SUNY Eye Institute, State University of New York, Buffalo, NY 14203, USA.
J Clin Med. 2019 Jun 25;8(6):906. doi: 10.3390/jcm8060906.
Retinal neuronal injury and degeneration is one of the primary manifestations of diabetic retinopathy, a leading cause of vision loss in working age adults. In pathological conditions, including diabetes and some physiological conditions such as aging, protein homeostasis can become disrupted, leading to endoplasmic reticulum (ER) stress. Severe or unmitigated ER stress can lead to cell death, which in retinal neurons results in irreversible loss of visual function.

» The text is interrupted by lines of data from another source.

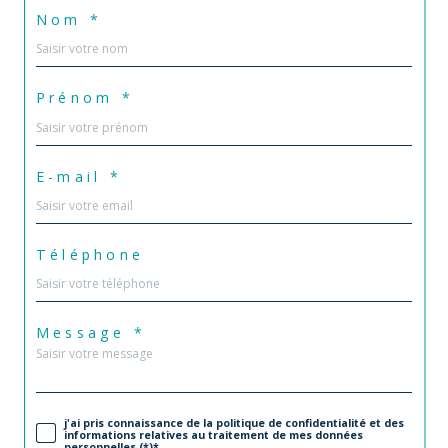
Nom *
Prénom *
E-mail *
Téléphone
Message *
j'ai pris connaissance de la politique de confidentialité et des
informations relatives au traitement de mes données
personnelles (*)*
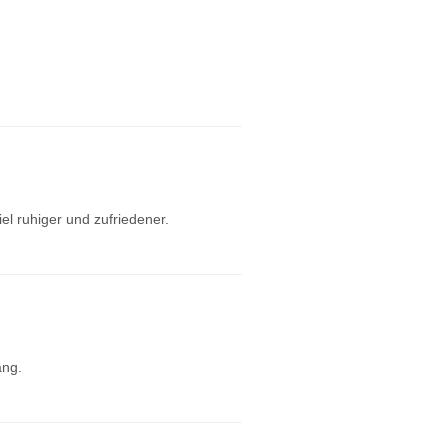
el ruhiger und zufriedener.
ang.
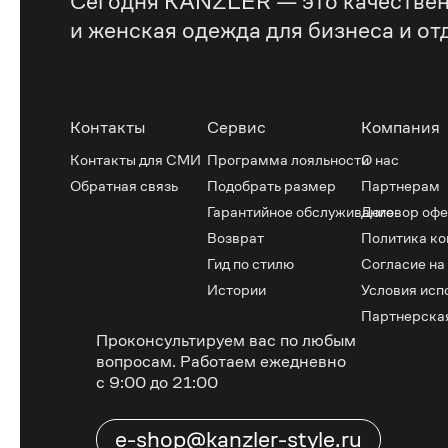
Сегодня KANZLER — это качествен
и женская одежда для бизнеса и от
Контакты
Сервис
Компания
Контакты для СМИ
Программа лояльности
О нас
Обратная связь
Подобрать размер
Партнерам
Гарантийное обслуживание
Договор оф
Возврат
Политика к
Гид по стилю
Согласие на
Истории
Условия исп
Партнерска
Проконсультируем вас по любым
вопросам.
Работаем ежедневно
с 9:00 до 21:00
e-shop@kanzler-style.ru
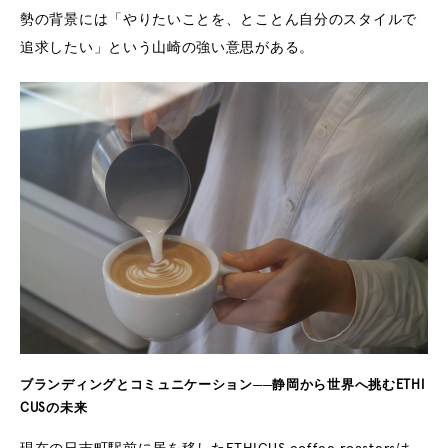
勢の背景には「やりたいことを、とことん自分のスタイルで
追求したい」という山崎の強い意思がある。
ブランディングとコミュニケーション──静岡から世界へ挑むETHI
CUSの未来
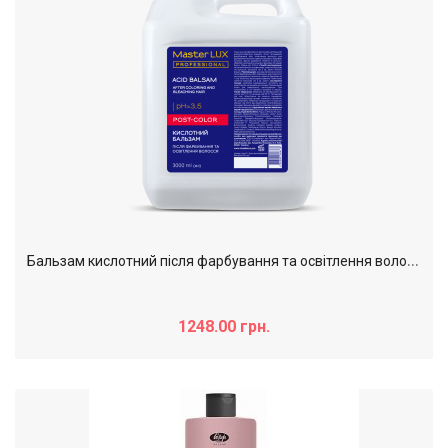
Б
альзам кислотний після фарбування та освітлення волосся MasterLUX Post color, 3000 мл
1248.00 грн.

X-box binding protein 1 (XBP1) is a major transcription factor responsible for the adaptive unfolded protein response (UPR) to maintain protein homeostasis in cells undergoing ER stress. The purpose of this study is to determine the role of XBP1-mediated UPR in retinal neuronal survival and function in a mouse model of type 1 diabetes. Using a conditional retina-specific XBP1 knockout mouse line, we demonstrate that depletion of XBP1 in retinal neurons results in early onset retinal function decline, loss of retinal ganglion cells and photoreceptors, disrupted photoreceptor ribbon synapses, and Müller cell activation after induction of diabetes. Our findings suggest an important role of XBP1-mediated adaptive UPR in retinal neuronal survival and function in diabetes.

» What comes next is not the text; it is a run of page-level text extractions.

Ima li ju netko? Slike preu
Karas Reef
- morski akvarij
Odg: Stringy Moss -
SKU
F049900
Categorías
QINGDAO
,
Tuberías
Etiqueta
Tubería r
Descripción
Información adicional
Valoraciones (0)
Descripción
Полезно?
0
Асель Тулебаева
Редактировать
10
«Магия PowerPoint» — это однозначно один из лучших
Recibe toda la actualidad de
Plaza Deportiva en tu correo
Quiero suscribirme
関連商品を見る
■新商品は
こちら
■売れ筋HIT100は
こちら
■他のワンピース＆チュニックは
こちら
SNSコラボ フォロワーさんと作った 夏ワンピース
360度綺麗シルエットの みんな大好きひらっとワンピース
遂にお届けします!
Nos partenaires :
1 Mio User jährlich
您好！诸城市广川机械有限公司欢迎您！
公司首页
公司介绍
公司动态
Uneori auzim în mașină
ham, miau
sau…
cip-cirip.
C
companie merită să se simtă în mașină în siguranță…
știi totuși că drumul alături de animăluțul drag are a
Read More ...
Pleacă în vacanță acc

视网膜神经元损伤和变性是糖尿病性视网膜病变的主要表现之一,糖尿病性视网膜病变是工作年龄成年人视力丧失的主要原因。在包括糖尿病在内的病理状况以及一些生理状况(如衰老)下,蛋白质稳态可能会被破坏,从而导致内质网(ER)应激。严重或未缓解的ER应激可导致细胞死亡,这在视网膜神经元中会导致视觉功能的不可逆丧失。X盒结合蛋白1(XBP1)是一种主要的转录因子,负责适应性未折叠蛋白反应(UPR),以在经历ER应激的细胞中维持蛋白质稳态。本研究的目的是确定XBP1介导的UPR在1型糖尿病小鼠模型中视网膜神经元存活和功能中的作用。使用条件性视网膜特异性XBP1基因敲除小鼠品系,我们证明在糖尿病诱导后,视网膜神经元中XBP1的缺失会导致视网膜功能早期下降、视网膜神经节细胞和光感受器丧失、光感受器带状突触破坏以及Müller细胞激活。我们的研究结果表明XBP1介导的适应性UPR在糖尿病中视网膜神经元存活和功能中起重要作用。